EXERCISE REQUIREMENTS:
a) Write out the passage on Greek-Australians word for word, from "The book has" to "September 7, 1829.".
b) Carry on the piece about the first Greeks to reach Australia, picking up after its final sentence.

---- EXTRACT PROVIDED

His judgment is uncompromising: cultural heritage belongs to the people of whose history it is a part. And Greek-Australians would seem to very much agree. This we know by the sheer number that turned out to hear Robertson speak in Sydney on 5 June. George Vardas - vice-president for Australians for the Return of the Parthenon Sculptures - was there, as was Stergitsa Zamagias-Hill, chief executive of the Hellenic Initiative Australia; as was the president of the Hellenic Lyceum, Liana Vertzayias; as was Christos Karras, consul general of Greece in Australia; and so on, and so forth. They gave him wild applause.
The event reminded me to return to one of the books I inherited when I started as literary editor. I think I told you I had 200 books piled up on the desk? Among them was Wild Colonial Greeks by Peter Prineas (Arcadia, 2020.)
The book has a handsome cover but I picked it up mainly because I like the Greeks. Who doesn’t? Don’t answer that question. It’s fraught. Anyway, I settled down to read the chapter called “In Search of the First Greek.” Meaning, who was the first Greek man - and it would almost certainly be a man - to end up in Australia?
The question isn’t easily answered. Hugh Gilchrist, Australia’s ambassador to Greece, gave it a go in 1968, in a three-volume history, Australia and the Greeks. He found a “Michael of Rhodes” and three other men sailing within 600 kilometres of the unnamed Australian continent in 1522, as crewmen aboard the Victoria, one of Ferdinand Magellan’s ships. But since they didn’t land, he concluded that the first Greek-Australians must have been the seven Greek convicts who came ashore in Sydney from the Norfolk on September 7, 1829.
They were the captain and crew of the schooner Herakles out of Hydra, who plundered a British brig on its way to Alexandria, and not long after, were captured by a British man-o’-war and taken to Malta for trial. Some were condemned to hang, but their sentences were later commuted to transportation, largely on account of their youth.

--------
---- INFORMATION SHOWN

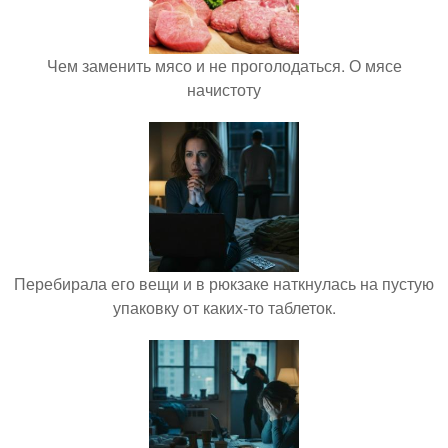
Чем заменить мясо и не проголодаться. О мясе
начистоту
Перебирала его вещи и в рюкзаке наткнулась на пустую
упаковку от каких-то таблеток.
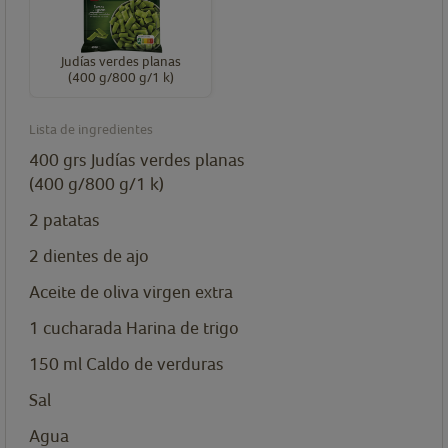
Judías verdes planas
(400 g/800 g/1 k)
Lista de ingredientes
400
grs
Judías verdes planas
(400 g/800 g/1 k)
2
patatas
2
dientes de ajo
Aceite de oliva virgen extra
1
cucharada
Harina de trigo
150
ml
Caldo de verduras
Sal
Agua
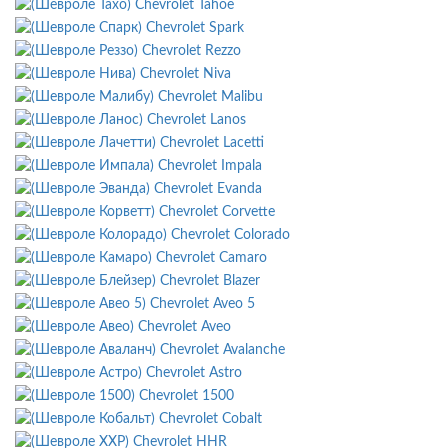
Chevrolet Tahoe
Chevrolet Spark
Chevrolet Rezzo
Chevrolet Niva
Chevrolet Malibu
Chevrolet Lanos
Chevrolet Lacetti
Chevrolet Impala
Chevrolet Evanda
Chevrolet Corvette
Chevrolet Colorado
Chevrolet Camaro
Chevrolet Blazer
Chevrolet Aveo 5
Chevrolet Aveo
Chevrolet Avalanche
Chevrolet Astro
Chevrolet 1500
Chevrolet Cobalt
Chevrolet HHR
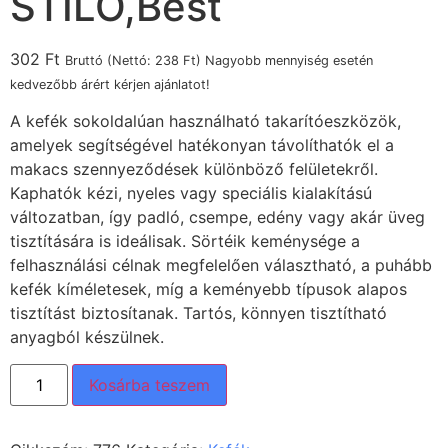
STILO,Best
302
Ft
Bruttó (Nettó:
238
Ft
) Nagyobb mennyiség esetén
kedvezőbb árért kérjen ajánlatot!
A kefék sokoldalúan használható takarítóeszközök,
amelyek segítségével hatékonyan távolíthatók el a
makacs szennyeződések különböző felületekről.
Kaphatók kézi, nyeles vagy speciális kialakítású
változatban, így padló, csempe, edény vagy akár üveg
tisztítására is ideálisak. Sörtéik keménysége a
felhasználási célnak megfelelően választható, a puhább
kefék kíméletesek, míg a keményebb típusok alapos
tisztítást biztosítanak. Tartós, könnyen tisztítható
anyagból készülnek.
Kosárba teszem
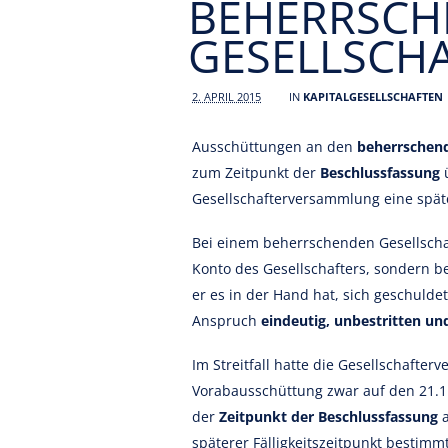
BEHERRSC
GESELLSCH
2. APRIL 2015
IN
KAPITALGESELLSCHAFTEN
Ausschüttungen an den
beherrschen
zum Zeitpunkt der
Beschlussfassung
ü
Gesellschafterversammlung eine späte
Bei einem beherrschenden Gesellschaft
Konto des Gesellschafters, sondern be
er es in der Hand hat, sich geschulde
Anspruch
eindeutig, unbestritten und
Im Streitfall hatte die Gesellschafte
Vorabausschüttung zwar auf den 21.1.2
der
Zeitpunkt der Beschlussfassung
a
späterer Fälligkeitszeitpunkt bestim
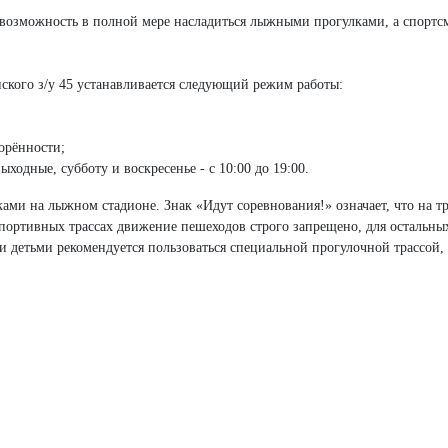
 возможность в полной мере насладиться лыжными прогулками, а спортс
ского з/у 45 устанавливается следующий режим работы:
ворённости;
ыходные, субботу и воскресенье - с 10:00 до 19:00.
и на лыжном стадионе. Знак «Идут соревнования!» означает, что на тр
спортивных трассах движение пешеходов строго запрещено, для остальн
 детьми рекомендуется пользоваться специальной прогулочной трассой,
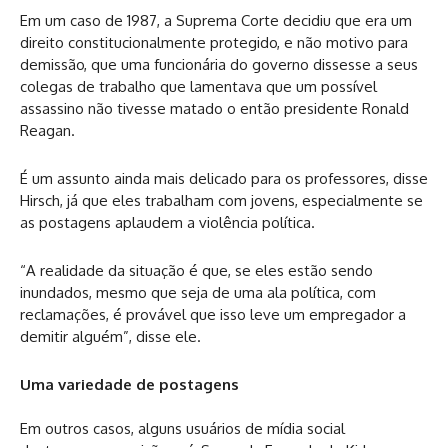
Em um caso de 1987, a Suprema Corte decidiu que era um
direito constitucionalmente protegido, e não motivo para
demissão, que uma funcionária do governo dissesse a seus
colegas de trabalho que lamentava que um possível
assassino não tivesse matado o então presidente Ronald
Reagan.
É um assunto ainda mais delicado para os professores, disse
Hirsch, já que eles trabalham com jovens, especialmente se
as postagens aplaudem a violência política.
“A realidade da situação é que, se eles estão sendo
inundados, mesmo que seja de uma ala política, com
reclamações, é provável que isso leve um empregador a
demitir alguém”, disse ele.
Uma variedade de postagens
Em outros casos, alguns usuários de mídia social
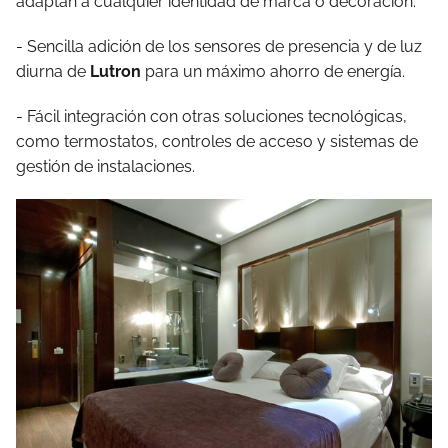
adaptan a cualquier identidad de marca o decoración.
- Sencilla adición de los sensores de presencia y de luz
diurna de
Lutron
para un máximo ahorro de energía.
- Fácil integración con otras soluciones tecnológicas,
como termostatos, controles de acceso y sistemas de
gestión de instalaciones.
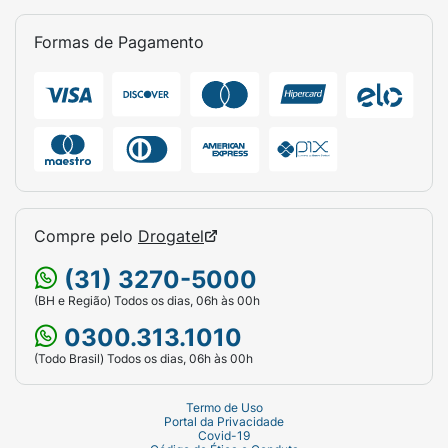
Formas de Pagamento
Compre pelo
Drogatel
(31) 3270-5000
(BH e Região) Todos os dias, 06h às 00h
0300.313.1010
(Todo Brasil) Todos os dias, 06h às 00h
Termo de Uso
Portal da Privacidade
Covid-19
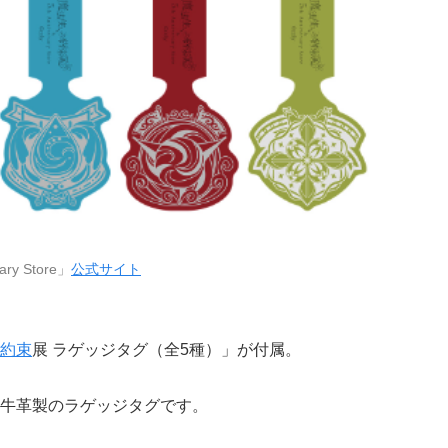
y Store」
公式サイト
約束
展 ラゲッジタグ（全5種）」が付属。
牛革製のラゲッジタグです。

--------

ANSWERS BELOW:
a)
The book has a handsome cover but I picked it up mainly because I like the Greeks. Who doesn’t? Don’t answer that question. It’s fraught. Anyway, I settled down to read the chapter called “In Search of the First Greek.” Meaning, who was the first Greek man - and it would almost certainly be a man - to end up in Australia?
The question isn’t easily answered. Hugh Gilchrist, Australia’s ambassador to Greece, gave it a go in 1968, in a three-volume history, Australia and the Greeks. He found a “Michael of Rhodes” and three other men sailing within 600 kilometres of the unnamed Australian continent in 1522, as crewmen aboard the Victoria, one of Ferdinand Magellan’s ships. But since they didn’t land, he concluded that the first Greek-Australians must have been the seven Greek convicts who came ashore in Sydney from the Norfolk on September 7, 1829.

b)
None was older than 22.
They ended up as servants, planting grapes on vines at one of the Macarthur properties. But were they really our first Greeks?
Prineas says another convict with the faintly Greek name of George Manual may have been overlooked. He arrived in 1823, didn’t behave himself, and ended up serving a term of imprisonment at Sydney Gaol, where his card says his “native place” was Corfu and his occupation was “mariner”.
This Mr Manual turns up in old newspapers in 1875, when a bushfire at Castle Hill consumed an orchard of pear, apple, peach and plum trees, generating such heat that the “fruit was roasted on the trees”. According to The Sydney Morning Herald, the owner of the orchard was “Old George the Greek, a man of nearly 90 summers”. Perhaps it was the publicity but this George subsequently found a young bride, who took his surname: Manual. How young was she? Well, poor George was dead a few years later, so maybe “too young” is the answer. His death was reported in at least five newspapers, with one saying he fought under Nelson at the Nile, and the Herald saying that “George The Greek’s” coffin had been inscribed “the age of 101 years”.
Was he our first Greek-Australian?
Probably! And the book is a lot of fun.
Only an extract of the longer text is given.